OBJECTIVE: Replace "backdrop" with "background" throughout the lines below, changing nothing else. Omit the pictures from your answer.

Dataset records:
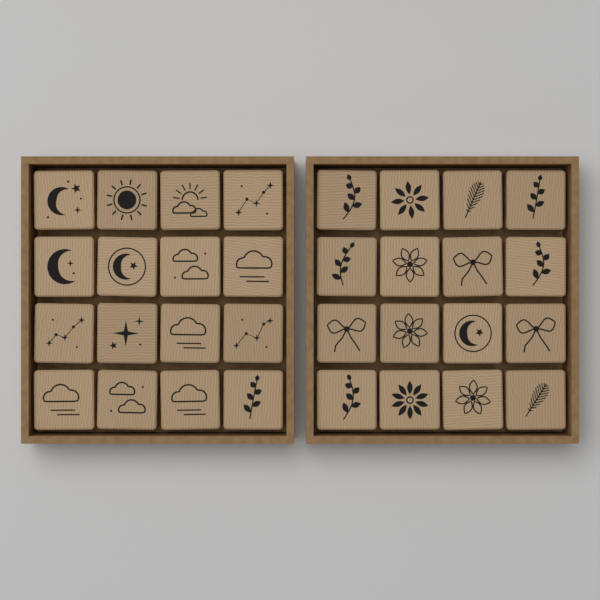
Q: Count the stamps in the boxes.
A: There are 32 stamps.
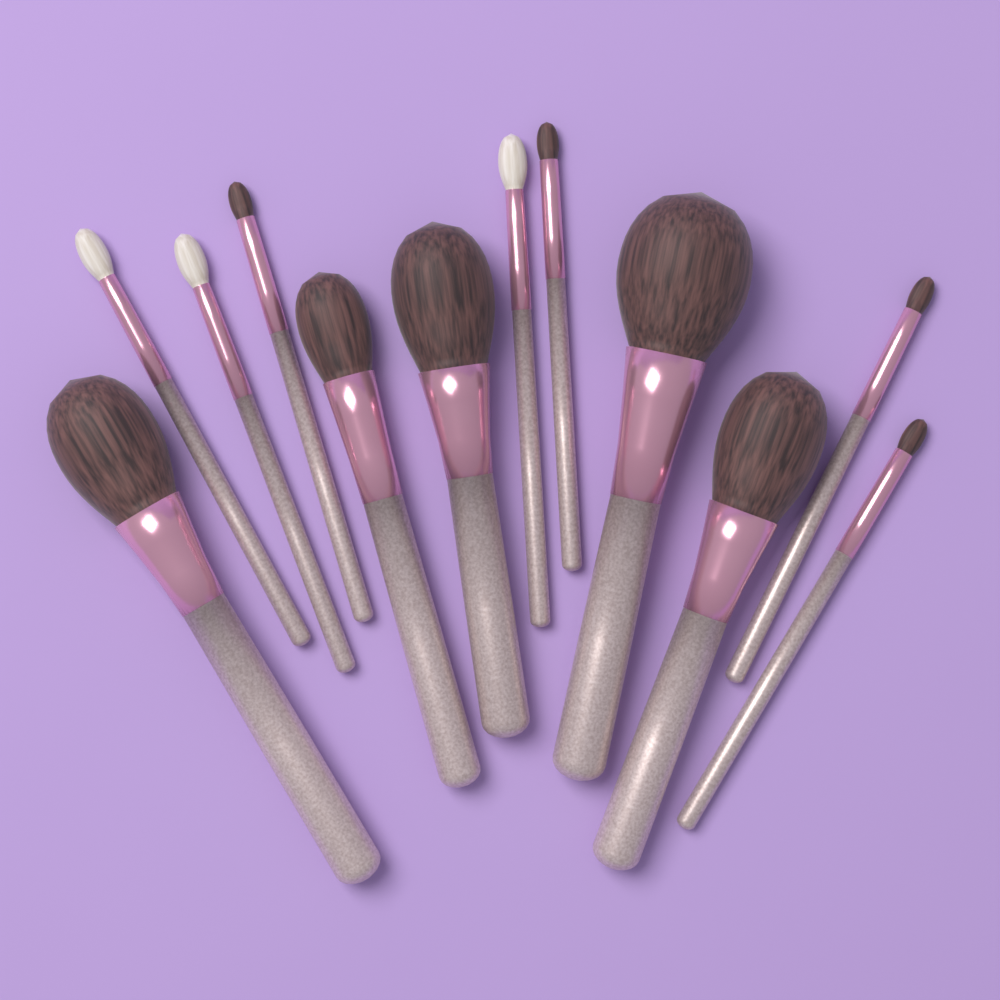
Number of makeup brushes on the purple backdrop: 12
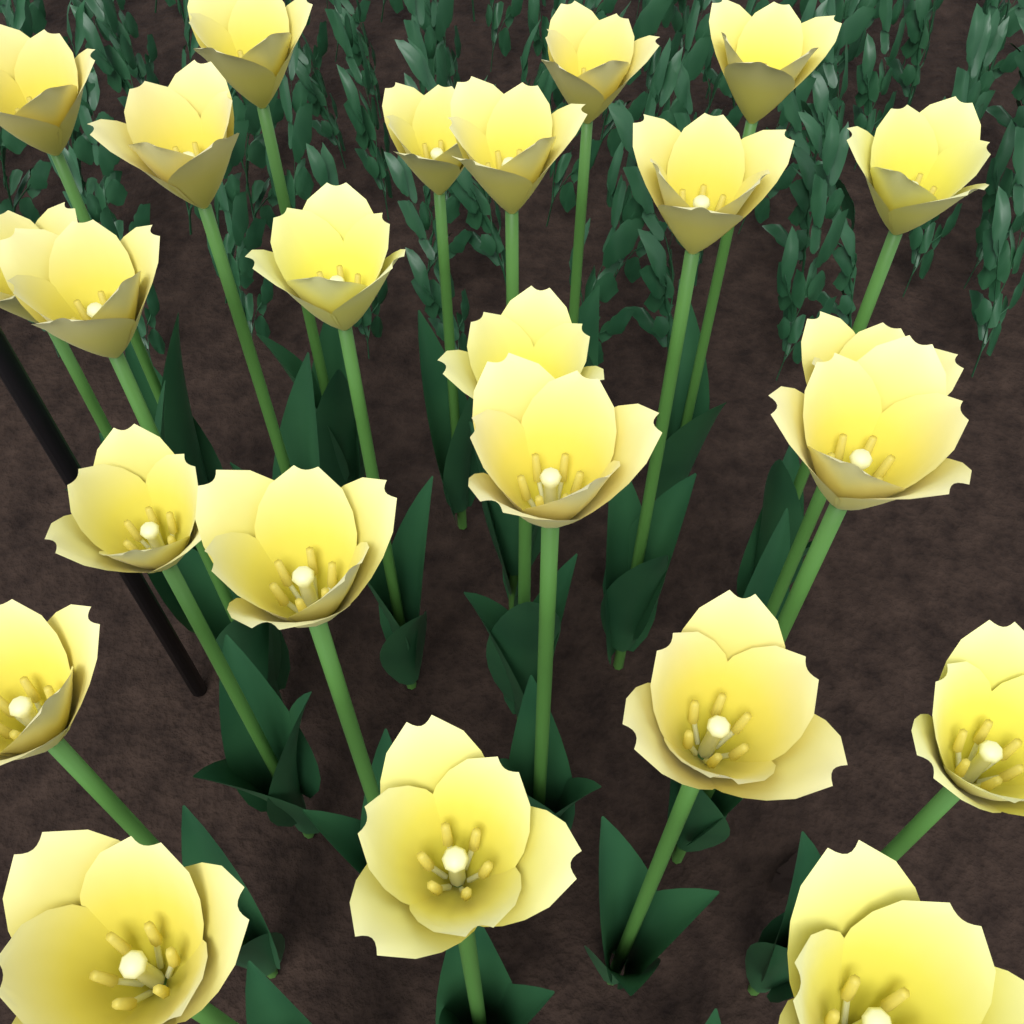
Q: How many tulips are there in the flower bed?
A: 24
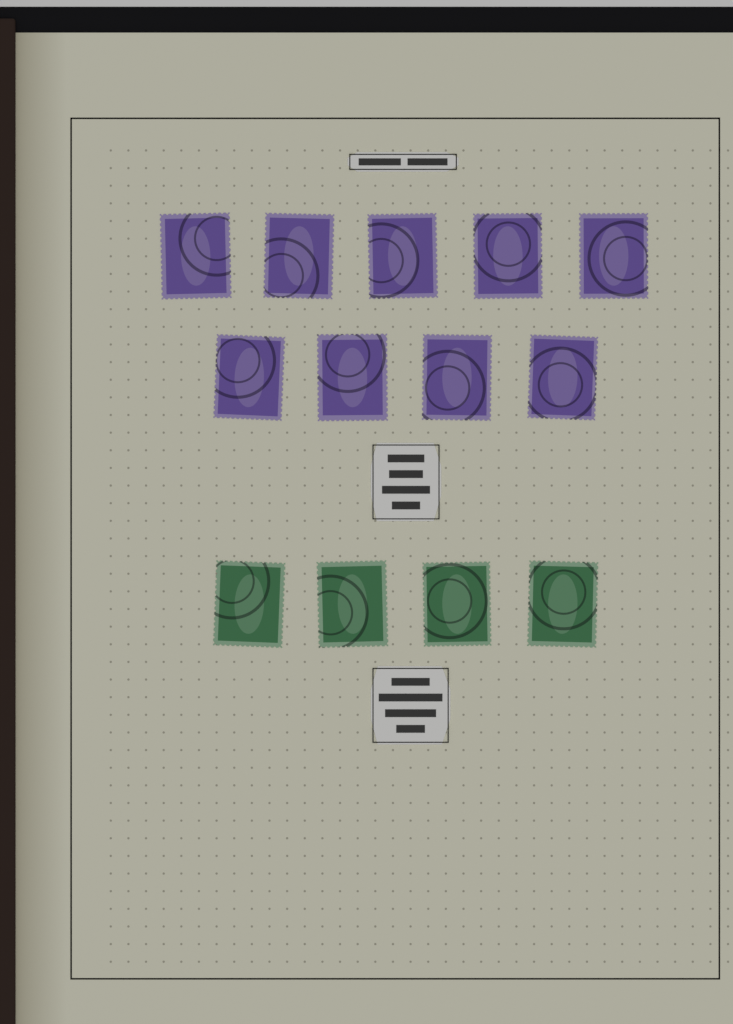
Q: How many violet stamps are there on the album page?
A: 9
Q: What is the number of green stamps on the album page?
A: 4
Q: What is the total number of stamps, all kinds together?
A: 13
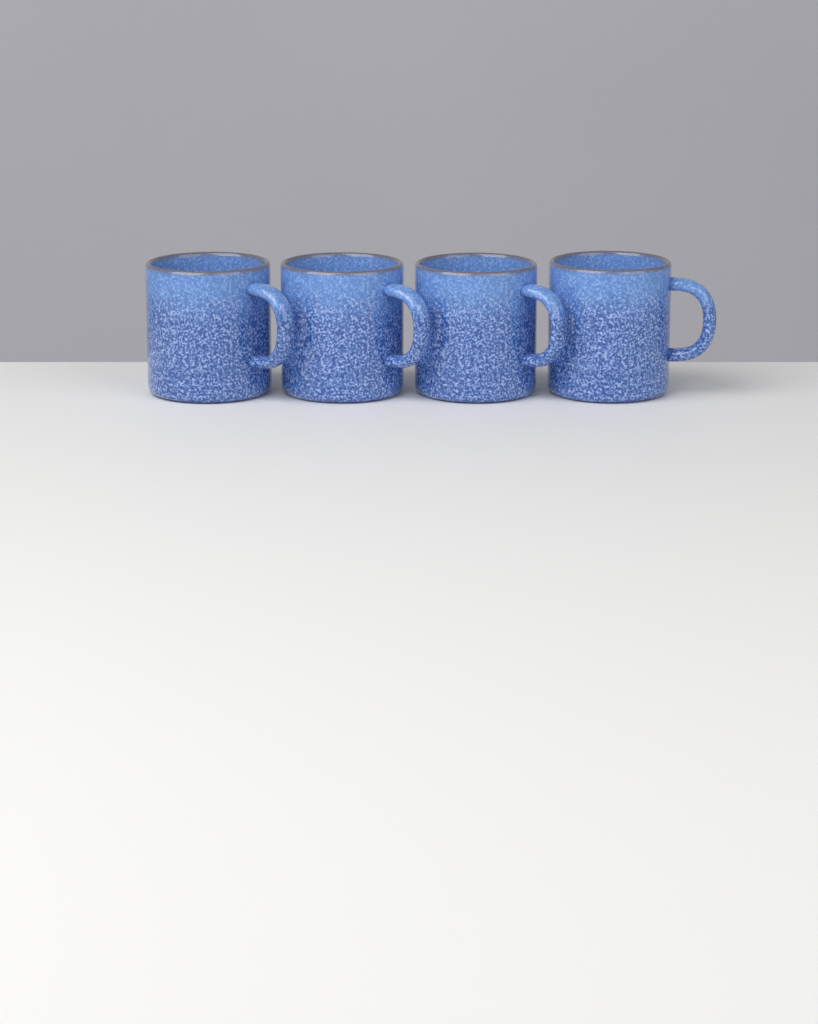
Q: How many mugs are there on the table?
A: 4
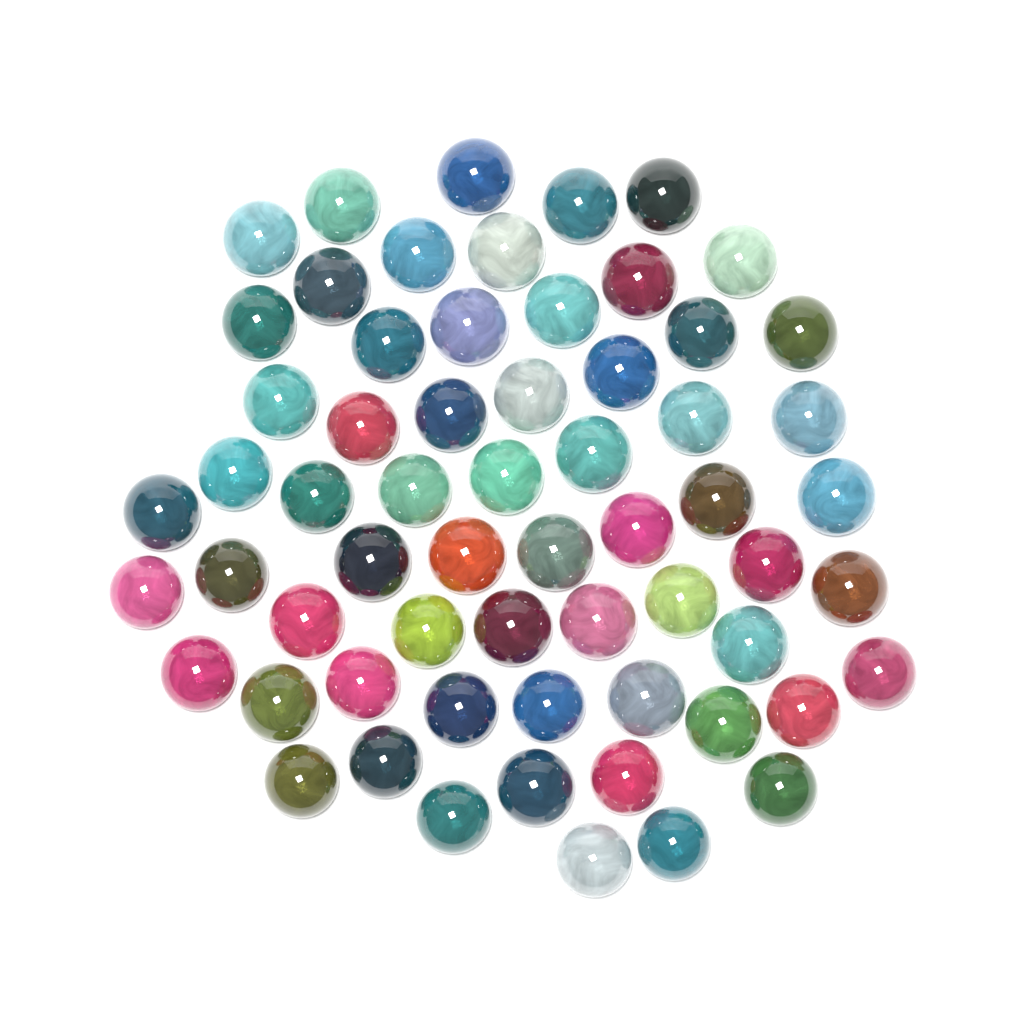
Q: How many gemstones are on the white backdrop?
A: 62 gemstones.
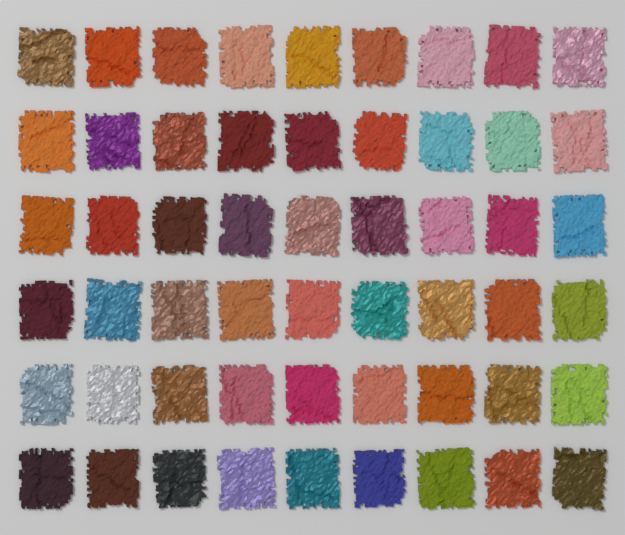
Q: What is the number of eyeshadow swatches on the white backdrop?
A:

COMPLETED EXERCISE:
Q: Count the stamps in the boxes.
A: There are 32 stamps.
Number of makeup brushes on the purple background: 12
Q: How many tulips are there in the flower bed?
A: 24
Q: How many violet stamps are there on the album page?
A: 9
Q: What is the number of green stamps on the album page?
A: 4
Q: What is the total number of stamps, all kinds together?
A: 13
Q: How many mugs are there on the table?
A: 4
Q: How many gemstones are on the white background?
A: 62 gemstones.
Q: What is the number of eyeshadow swatches on the white background?
A:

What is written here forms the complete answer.